Gluten Free Food Guide
If you are likely to have an event catered, either let the caterer know or direct ask if they can provide a gluten free diet for your guests.Most caterers can work with most dietary restrictions, provided they have the proper certification.
It is important to understand that some foods containing wheat or gluten may not be tolerated well by some people, especially if they have celiac disease. Besides the obvious discomfort that feels like your insides are about to come out and wash all over the house, there can also be food sensitivities to proteins in wheat, barley, and rye. Unless you are specifically select for a gluten free diet, both sources of gluten can cause reactions.
If you have been diagnosed with coeliac disease, you may be interested in learning more about the disease and the current understanding of it. Continue reading to find out more.
What Is Coeliac Disease?
Asperger’s disease is a type of disorder that is defined as an inherited metabolic disease that can affect any part of the digestive system ranging from the mouth, tongue, and fingers.
There typically three types of Asperger’s disease:
1. Main symptoms of Asperger’s are often short-term abdominal pains, diarrhea, and bloating. This occurs due to the injury of the lining of the small intestine.
2. Secondary symptoms of Asperger’s are fatigue, weight loss, and chronic back and joint pains.
3. severe Asperger’s disease is called Celiac Disease. This disease affects the small intestine after it has been damaged by injury or disease. The intestine becomes flattened and exhibits signs of damage. Retrograde diarrhea is one of the symptoms.
What Can Cause Celiac Disease?
Celiac disease has no known cause. There are plenty of environmental and genetic factors that go into causing this disease.
Family history of genetic intolerance to proteins in the diet may increase the likelihood of developing symptoms of Celiac disease.
There are some foods commonly thought to caused short-term reactions of celiac disease. The triggers vary from vegetable oils to the barley.
Ail -This is the recommended diet of people with celiac disease. Anything containing the barley malt, such as bread, pasta, and beer, should be avoided. Beer can also contain gluten, so for those people who do not have symptoms, it is advised to avoid beer, too.
Gluten -The protein gluten is the most common cause of celiac disease. It is found in wheat, barley, and rye. The most difficult foods to eat are products of cross contamination. For instance, once made, mayonnaise may contain traces of gluten.
Residue -Celiac disease leaves a residue on cooked and non-cooked foods. When it comes into contact with air, it can cause fungal infections.
Roman shards -This is used in making synthetic leather and is also used in making muscles. Roman shards are alright when used in leather production, but not for consumption.
Hydrogenated oils – These are commonly used in the food manufacturing industry and may cause reactions in asthmatics.
Gluten -oves and other starches -are sometimes contaminated by glutens, causing reactions such as bloating, constipation or diarrhea. Proteins are often damaged by such reactions.
Steroids -The body produces and uses steroids to regulate growth. However, people with this allergy must not be given foods containing Steroids.

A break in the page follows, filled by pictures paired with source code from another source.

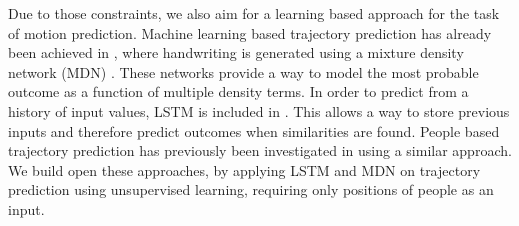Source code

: Due to those constraints, we also aim for a learning based approach for the task of motion prediction.
Machine learning based trajectory prediction has already been achieved in \cite{graves2013generating}, where handwriting is generated using a mixture density network (MDN) \cite{bishop1994mixture}. 
These networks provide a way to model the most probable outcome as a function of multiple density terms. 
In order to predict from a history of input values, LSTM is included in \cite{hochreiter1997long}. 
This allows a way to store previous inputs and therefore predict outcomes when similarities are found. 
People based trajectory prediction has previously been investigated in \cite{alahi2016social} using a similar approach.
We build open these approaches, by applying LSTM and MDN on trajectory prediction using unsupervised learning, requiring only positions of people as an input.
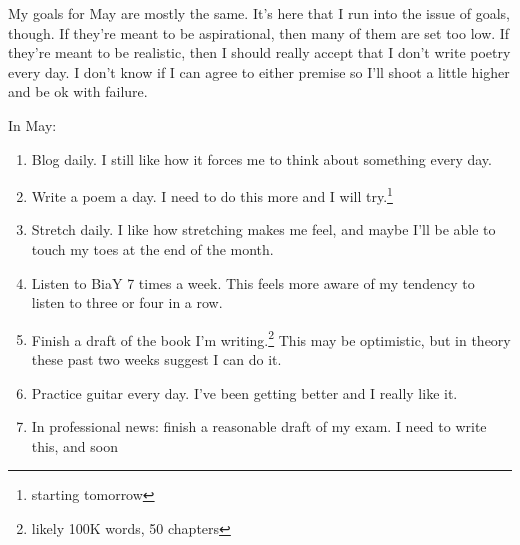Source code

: \documentclass[12pt]{article}[titlepage]
\renewcommand{\,}{\textsuperscript{,}}
\begin{document}
My goals for May are mostly the same.
It's here that I run into the issue of goals, though.
If they're meant to be aspirational, then many of them are set too low.
If they're meant to be realistic, then I should really accept that I don't write poetry every day.
I don't know if I can agree to either premise so I'll shoot a little higher and be ok with failure.

In May:
\begin{enumerate}
\item Blog daily. I still like how it forces me to think about something every day.
\item Write a poem a day. I need to do this more and I will try.\footnote{starting tomorrow}
\item Stretch daily. I like how stretching makes me feel, and maybe I'll be able to touch my toes at the end of the month.
\item Listen to BiaY 7 times a week. This feels more aware of my tendency to listen to three or four in a row.
\item Finish a draft of the book I'm writing.\footnote{likely 100K words, 50 chapters} This may be optimistic, but in theory these past two weeks suggest I can do it.
\item Practice guitar every day. I've been getting better and I really like it.
\item In professional news: finish a reasonable draft of my exam. I need to write this, and soon
\end{enumerate}
\end{document}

Ppb -The legal limit for trace contamination is set atppb.
What happens if you eat trace contamination?
Some foods are more sensitive to small amounts of contamination than others. Copper-based foods such as spaghetti sauce may require a smaller amount of wheat flour to deliver the same texture and cooking value as cream-based sauces. On the other hand, citrus juice requires a paltry amount of sugar.
Here is a list of food trace elements that may cause food poisoning or symptoms of allergic reactions:
Foods containing more than 15 parts per million:
— Oreos, marshmallows, tuna, ready-to-eat fish, margarine, tinned ham, pre-packaged meats, breakfast cereal, mayonnaise, peanut butter, artificial sweeteners, salad dressings, and sliced meats.
— Most cheeses (unless made from goat or cow milk)
— Water, beer, cocktails and wine
Pieces of meat from anywhere
The higher the concentration of these in the food, the greater the chance of bacterial growth picking up even those substances.
regulate levels of any one compound in food, especially in raw meat and poultry
Food safety is more than just freezers and breezers. It includes employee health and the prevention of cross contamination by cleaning and sanitizing appropriately.